Step by Step work flow to Registration/Governor’s Consent in Lagos State

  • Submission of application (with attached documents) in the Land Services Directorate.
  • Vetting and compilation for charting:
  • Private Land: Surveyor General’s Office
  • State Land: Confirmation against revocation of statutory right of occupancy (SRO) at Land Services.
  • Assessment for consent charges. This is based on location and applicable fair market value (FMV) as compiled and published in the applicable Lagos State Official Gazette. According to the Lagos State Official Gazette No. 10 Vol. 48 dated the 5th day of February 2015, the aggregate assessment is 3% of the determined value of the land. This 3% is broken down as follows, excluding Neighborhood Improvement Charges (NIC):
  1. Consent Fee: 1.5% of Assessed Value
  2. Capital Gains Tax (CGT): 0.5% of Assessed Value
  3. Registration Fee: 0.5% of Assessed Value.
  • Neighborhood Improvement Charges applicable to private and excised lands and assessed according to the size of the land at N2 (Two Naira Only) per square metre multiplied by the number of years of the relevant title.
  • For mortgage transactions, assessment is based on the mortgage loan as follows:
  1. Consent fee is charges at N2500/N1, 000,000.00 (This is 0.0025% for each million).
  2. Registration fee is at N5,000/N1,000,000.00 (This is 0.005% for each million)
  • For gift transactions, beneficiaries/applicants are exempted from payment of CGT.
  • For consent applications, except mortgages, the Directorate may call for joint site inspection.
  • Tax Assessment is the next stage at the Lagos State Internal Revenue Services (LIRS) office at the Directorate of Land Services.
  • After tax assessment, the next stage is the payment of the above consent charges at the designated bank.
  • Then there is the confirmation of receipts and submission for the execution of the deeds/instruments of transfer.
  • Then there is the movement of the files to delegated Commissioners, enroute the Permanent Secretary of Land’s Office.
  • Executed Deeds are then forwarded back to the Lands Registry Directorate (LRD) from Land Services.
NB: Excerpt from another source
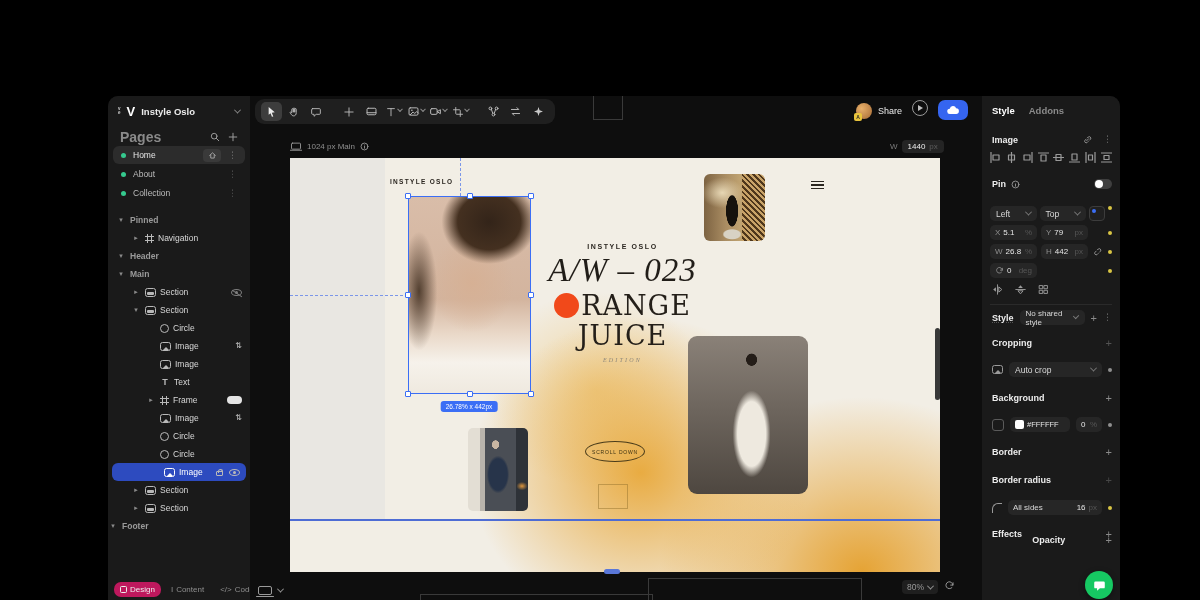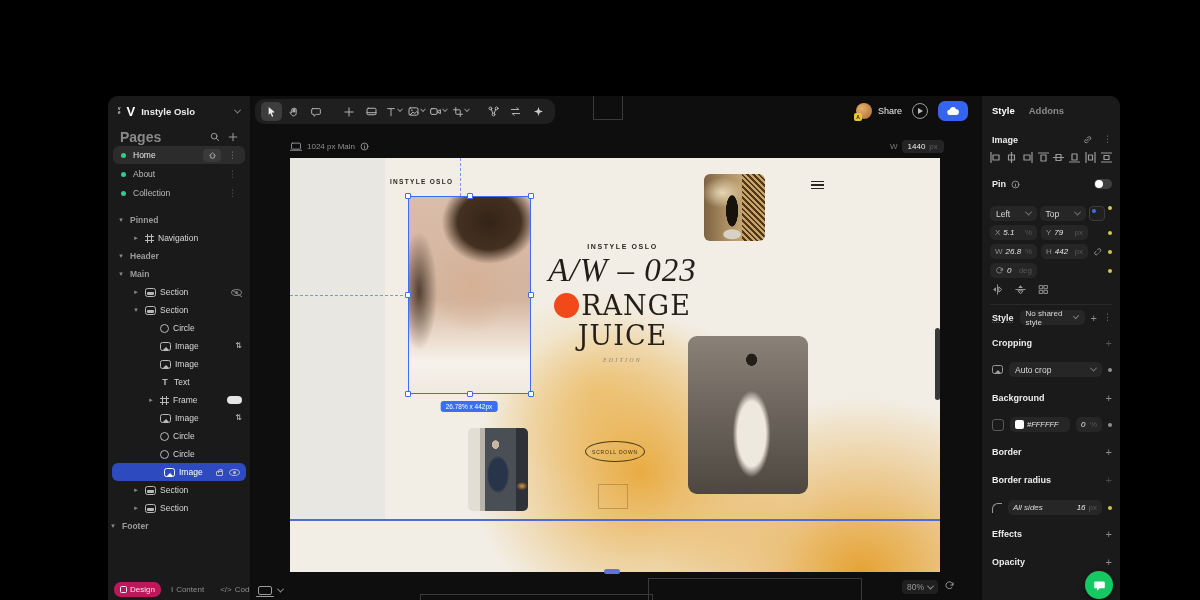"Share" .top-right { align-items: center -> none }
  • Thereafter there is the Stamping of the Deeds, then there is the clearance from the LIRS that required payments have been made.
  • The registered Deeds/instruments are then forwarded back to Land Services for uploading unto the electronic register. A counterpart of the physical documents is also kept in a file at the Land Registry/Services.
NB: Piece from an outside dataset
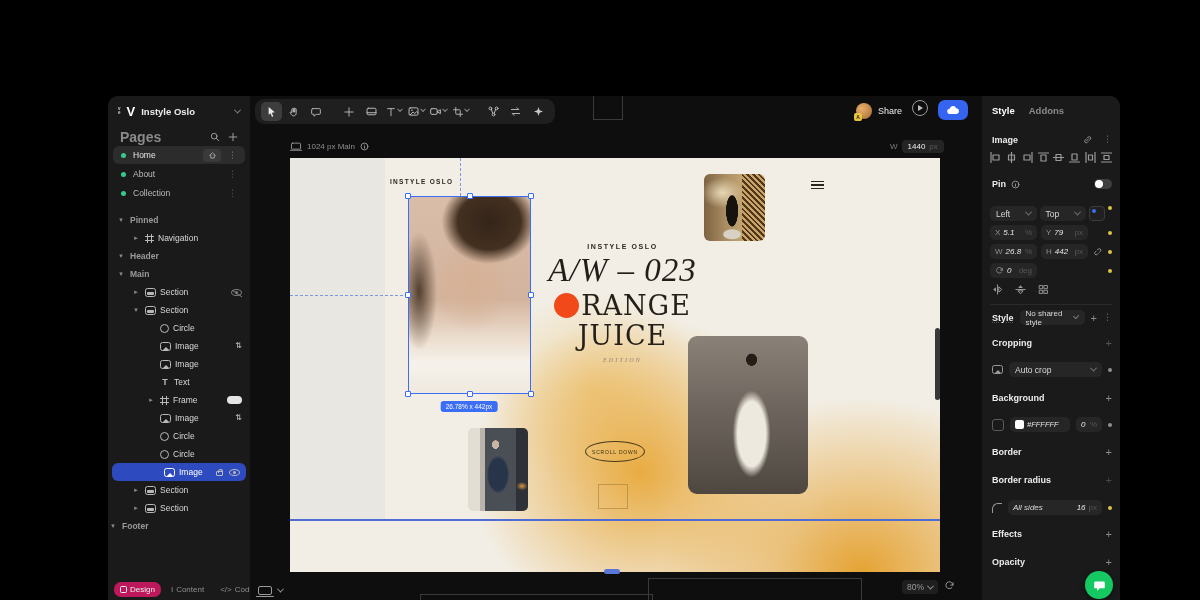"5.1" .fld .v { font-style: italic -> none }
  • The letter conveying approval of consent application is then prepared by the Director of Land Services to the Applicant/Owner.
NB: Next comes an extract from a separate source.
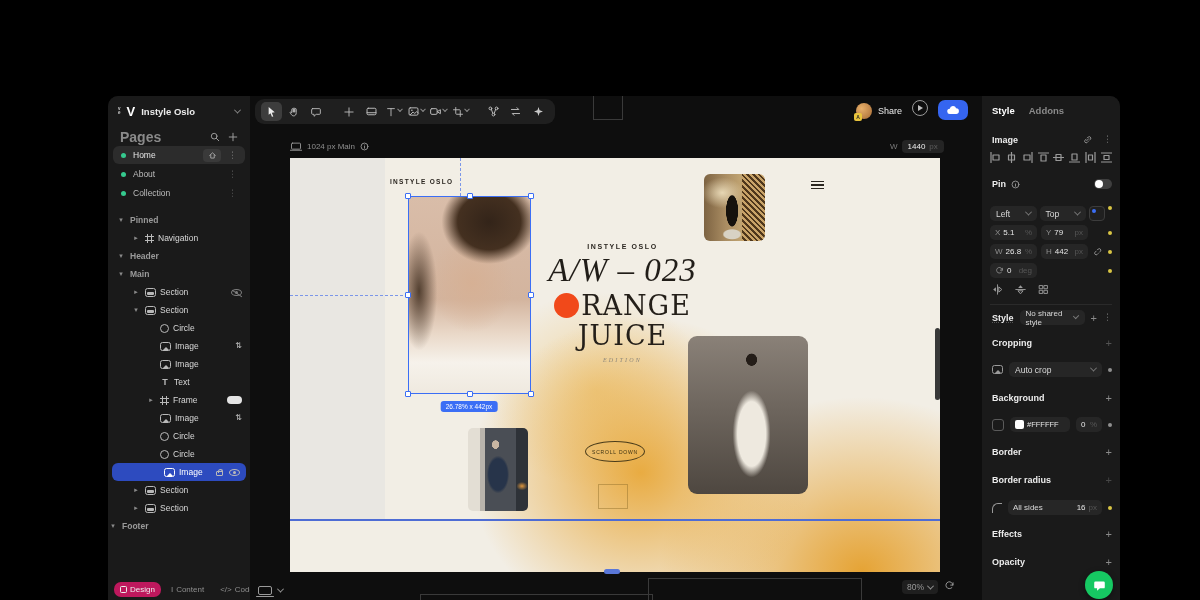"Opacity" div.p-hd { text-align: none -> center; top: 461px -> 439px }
  • The registered Deed/Instrument is thereafter released from the Consent Registry of the Directorate of Land Services.

Facilitators/Agents at the land Registry: Use or Not?

An applicant may opt to do all of the above by themselves or use the services of a lawyer to get them done. Also, there are informal, unofficial facilitators often used by the applicant directly or by their lawyers. These facilitators are the ones that follow up on the movement of the files from one office to another during the process of the registration. These facilitators are either members of the staff of the Directorate of Land Services or some members of the public who loiter around the offices of the Directorate of Land Services and who are connected to or know their way around the offices of the Directorate of Land Services and promise to help hasten the processes of registration at a fee which is negotiated with them.  Although there are bold public notices in the offices of the Directorate of Land Services advising against the use of these facilitators, the system and the bureaucratic bottlenecks in the offices of the Directorate of Land Services makes it doubly hard to quickly complete the registration processes without using these facilitators. However, the note of warning to sound here is that these facilitators are used at the peril of the applicant since the applicant cannot hold the Directorate of Land Services responsible if anything goes wrong in the process.

In conclusion, while the processes of registration of title in Lagos State might seem cumbersome, slow, and costly, it is still advisable for a property owner to register their title as the benefit far outweighs the drawbacks over the long run.